Quindi, non si tratta forse di un caso se lo troviamo nelle vesti di produttore del lungometraggio d’esordio del sudafricano Neill Blomkamp, il quale, prendendo spunto dal suo short "Alive in Jo’burg", unisce lo stile del falso documentario alla tematica degli invasori spaziali.
Invasori spaziali che, approdati sulla Terra vent’anni prima e ribattezzati "gamberoni" dagli umani a causa dell’aspetto simil-crostaceo, cominciano ad essere cacciati dalla patria provvisoria District 9, in Sudafrica, dalla società privata MNU (Multi-National United), la quale non solo non ha alcun interesse verso il loro benessere, ma otterrebbe immensi profitti se dovesse riuscire a far funzionare le potenti armi aliene, per l’attivazione delle quali occorre il DNA extraterrestre.
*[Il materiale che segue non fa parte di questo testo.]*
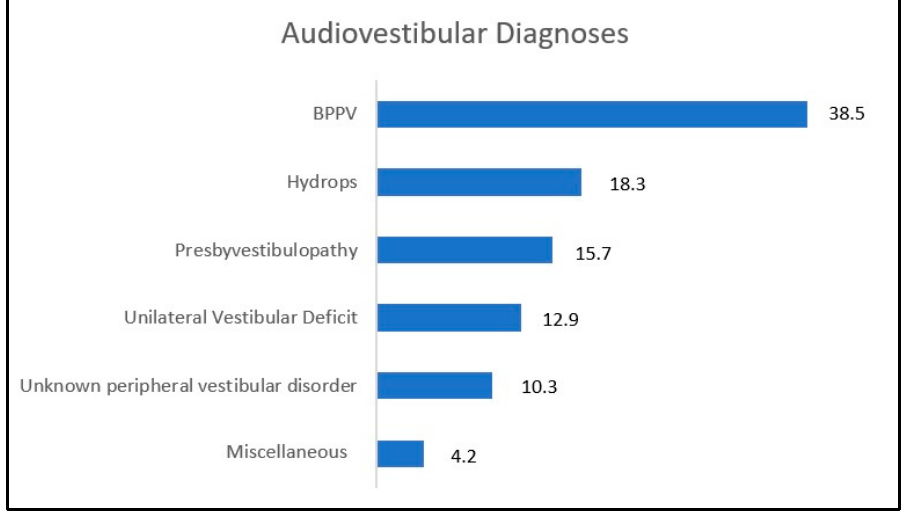
Figure 3. Audiovestibular diagnoses within the selected studies. All numbers are shown in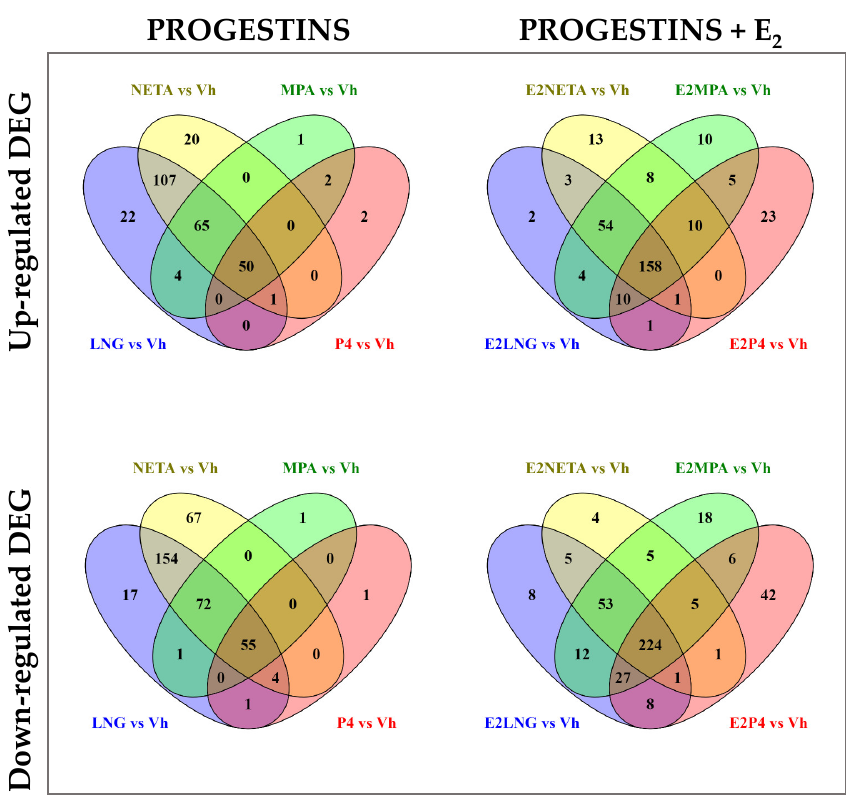
Figure 2. Venn diagram of di ff erentially expressed genes among the four progestins alone or in combination with E 2 . Upper panel shows Venn diagrams of up-regulated DEG for each progestin versus Vehicle alone (left panel), or in combination with E 2 (right panel). Lower panel shows Venn diagrams of down-regulated genes for each progestin versus vehicle alone (left panel), or in combination with E 2 (right panel). Fold change (FC) ≥ 1.5 and Benjamini-Hochberg adjusted p < 0.05.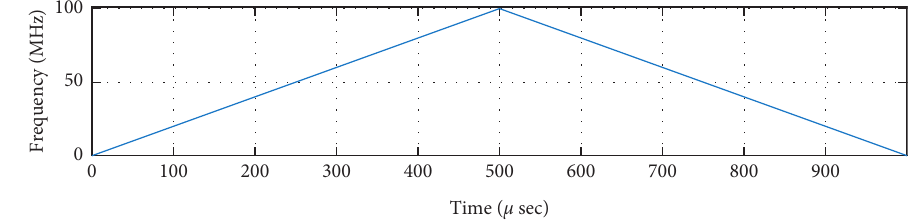
Figure 21: One period of a FMCW waveform.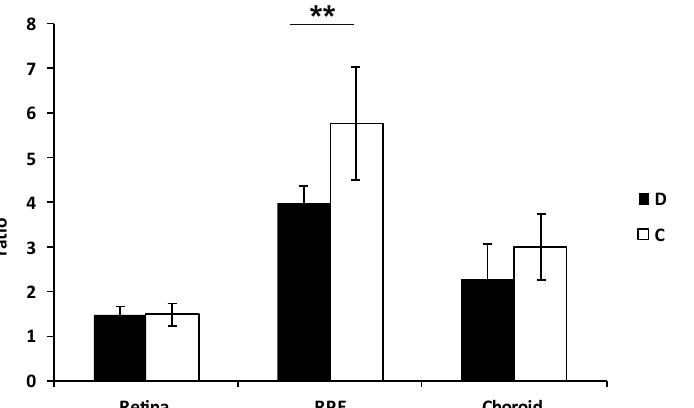
Figure 4. Total coenzyme Q10 content in the different layers of the minipig high intraocular pressure-induced retinal ischemia eyes. The total Q10 content in the tissue homogenate was determined using HPLC with UV detection at 275 nm. Values of Q10 content normalized to citrate synthase are shown. D—diseased eyes, C—controls. n = 3. Each sample was analyzed in doublets.** p < 0.001.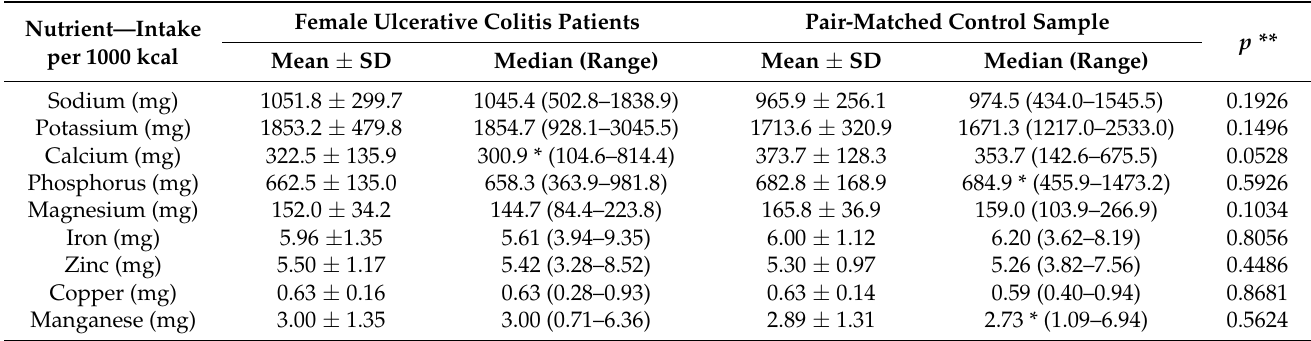
Table 4. The minerals intake recalculated per 1000 kcal in the studied Polish female ulcerative colitis individuals, in comparison with a pair-matched control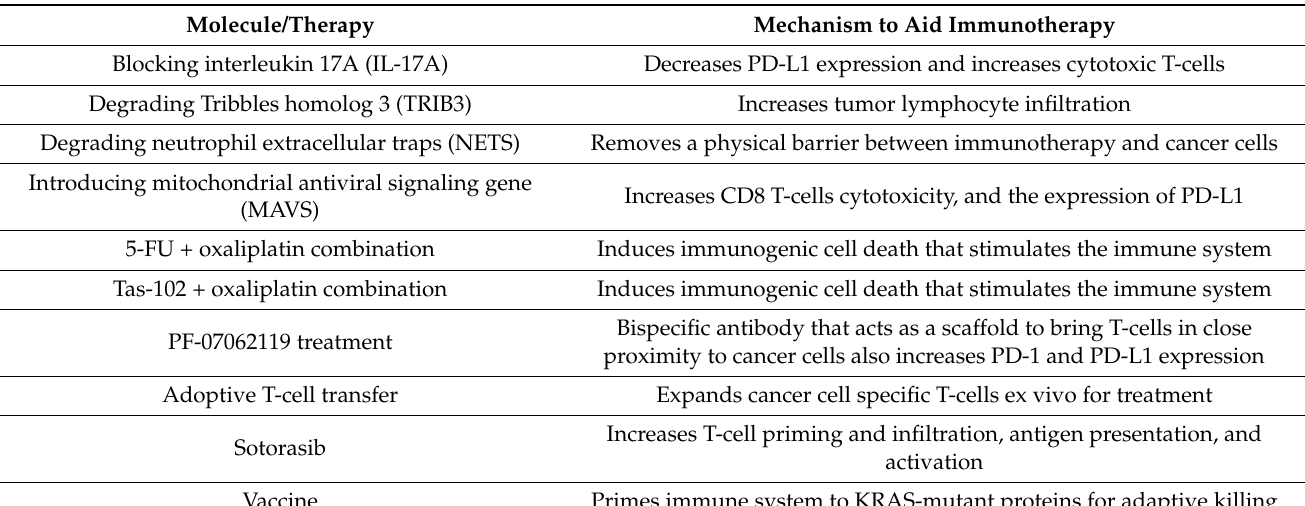
Table 3. Current molecules and methods evaluated to increase the response of immunotherapy in colorectal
E, tra interviste a personaggi inventati e nigeriani che raccontano di mangiare parti delle creature perché convinti di acquisirne i poteri, è attraverso il ricorso al veloce montaggio e all’abbondanza di riprese a mano che il regista tenta di evocare il flusso di notizie offerto quotidianamente, 24 ore su 24, dai canali via cavo e da internet, conferendo realismo a un’assurda vicenda fantascientifica ispirata ai classici del genere.
Vicenda che, tecnicamente confezionata con grande professionalità e scandita dal coinvolgente ritmo narrativo enfatizzato dalle massicce dosi d’azione e movimento, migliora man mano che i fotogrammi avanzano, tra risvolti horror e accenni di splatter; fino a tirare in ballo la figura del povero Wikus van der Merwe (Sharlto Copley), il quale, contratto un virus non appartenente al nostro pianeta, comincia a subire una progressiva mutazione di angosciante taglio cronenberghiano.
Senza dimenticare una spruzzata d’indispensabile ironia e con effetti digitali usati a dovere, per circa 112 minuti di visione che lasciano tranquillamente emergere un intelligente messaggio antirazzista relativo all’importanza di trovarsi nei panni dell’altro (inteso come "diverso") prima di giudicarlo in maniera negativa e disprezzabile.

La frase: "Adoro guardare i gamberoni morire".